When the PostgreSQL project decided to migrate to git, we decided not to allow merge commits. A number of people made comments, in a number of different fora, to the effect that we weren't following "the git workflow". While a few commentators seemed to think that was reasonable, many thought that it demonstrated our ignorance and stupidity, and some felt it outright heresy.
So I noted with some interest Julio Hamano's blog post about the forthcoming release of git 1.7.10, which is slated to include a change to the way that merge commits work: users will now be prompted to edit the commit message, rather than just accepting a default one. Actually, what I found most interesting where Linus Torvalds' comments on this change, particularly where he says this: "This change hopefully makes people write merge messages to explain their merges, and maybe even decide not to merge at all when it's not necessary." His comments are quoted more fully in the above-linked blog article; unfortunately I don't know how to link directly to his Google+ post. And Julio Hamano makes this remark: "Merging updated upstream into your work-in-progress topic without having a good reason is generally considered a bad practice. [...] Otherwise, your topic branch will stop being about any particular topic but just a garbage heap that absorbs commits from many sources, both from you to work on a specific goal, and also from the upstream that contains work by others made for random other unfocused purposes."
In other words, if you merge more often than really necessary, the commit log will become a cluttered mess. So don't merge into your topic branches.
But, of course, there's a pretty obvious reason why people might want to merge into their topic branches regularly: if you develop your patch based on an older version of the source code, you might not find out until much later that you have merge conflicts. You might write a bunch of code that seems OK, and then only discover later that it can't be merged cleanly. Or, worse, the merge might succeed even though the code is wrong. We've had a number of cases, during PostgreSQL development, where a developer uses one piece of code as a model for a new one; the original code gets fixed before the new code is committed, but the new code still contains the bug. Developing against an older version of the source code increases the probability of errors of this type.

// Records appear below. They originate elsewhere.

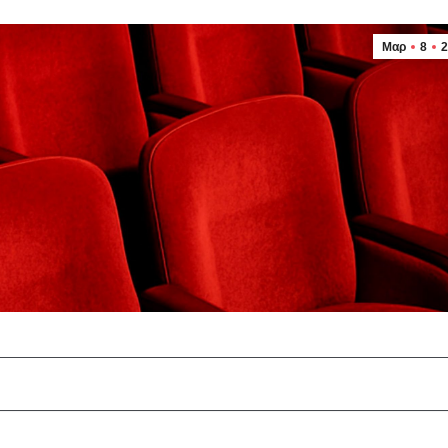
Μαρ
8
2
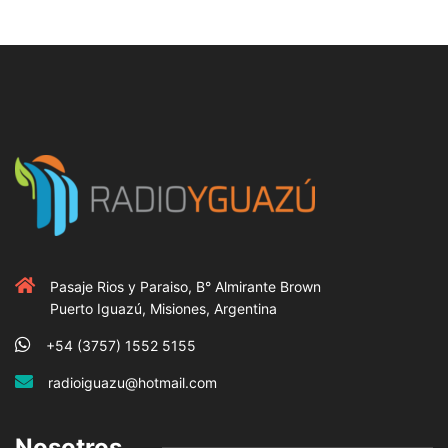
Pasaje Rios y Paraiso, B° Almirante Brown
Puerto Iguazú, Misiones, Argentina
+54 (3757) 1552 5155
radioiguazu@hotmail.com
Nosotros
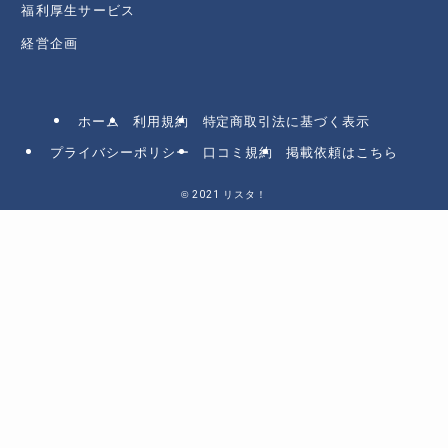
福利厚生サービス
経営企画
ホーム
利用規約
特定商取引法に基づく表示
プライバシーポリシー
口コミ規約
掲載依頼はこちら
©
2021 リスタ！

So, there's a trade-off here. In the comments from Linus and Julio, there's a tacit admission that too many merges are not a good thing, and yet there are obvious advantages to frequent merging. I understand and appreciate the critiques that have been made about the PostgreSQL process: rebasing and squashing commits loses history that someone might want to see; on the other hand, it also squeezes our irrelevant history that no one cares about, and makes the development history easier to follow. Part of the reason we can get away with is that Linux has had 50,071 commits in the last year, whereas we have 1,849. Had we twenty-five times as much activity as we do, it's likely that our workflow would have to change in a variety of ways, and this might well be one of them. Nevertheless, I can't help thinking that it's a mistake to believe that there is one perfect solution here. As good as git is, maybe there's a better technological solution here; or maybe this is just a hard problem.